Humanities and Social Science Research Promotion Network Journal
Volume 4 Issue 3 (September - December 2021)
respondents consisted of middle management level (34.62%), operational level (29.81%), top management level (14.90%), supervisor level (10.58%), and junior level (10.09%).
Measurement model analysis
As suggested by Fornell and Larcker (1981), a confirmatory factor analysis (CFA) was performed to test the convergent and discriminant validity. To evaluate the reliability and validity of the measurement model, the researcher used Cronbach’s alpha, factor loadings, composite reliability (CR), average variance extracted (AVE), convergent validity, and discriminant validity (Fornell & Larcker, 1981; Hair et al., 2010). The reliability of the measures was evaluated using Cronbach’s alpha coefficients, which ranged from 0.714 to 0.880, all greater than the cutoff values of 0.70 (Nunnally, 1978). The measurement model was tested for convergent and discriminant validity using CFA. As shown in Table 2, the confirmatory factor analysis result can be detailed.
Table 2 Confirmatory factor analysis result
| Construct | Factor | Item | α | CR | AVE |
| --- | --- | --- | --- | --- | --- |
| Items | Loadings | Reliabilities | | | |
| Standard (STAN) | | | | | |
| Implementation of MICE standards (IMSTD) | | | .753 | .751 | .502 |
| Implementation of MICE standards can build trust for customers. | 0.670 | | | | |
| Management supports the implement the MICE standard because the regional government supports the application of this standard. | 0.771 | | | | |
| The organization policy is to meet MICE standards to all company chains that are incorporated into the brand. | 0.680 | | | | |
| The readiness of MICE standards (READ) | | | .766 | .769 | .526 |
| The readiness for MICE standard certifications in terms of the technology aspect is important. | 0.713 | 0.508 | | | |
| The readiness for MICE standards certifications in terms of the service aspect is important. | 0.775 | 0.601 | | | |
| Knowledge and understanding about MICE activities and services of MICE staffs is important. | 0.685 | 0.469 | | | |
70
-- -- --
**What this task involves**:
"Measurement model analysis" marks the last line to print; print everything from the first line of the data through that line, unchanged, and nothing more.

**Solution to the exercise**:
Humanities and Social Science Research Promotion Network Journal
Volume 4 Issue 3 (September - December 2021)
respondents consisted of middle management level (34.62%), operational level (29.81%), top management level (14.90%), supervisor level (10.58%), and junior level (10.09%).
Measurement model analysis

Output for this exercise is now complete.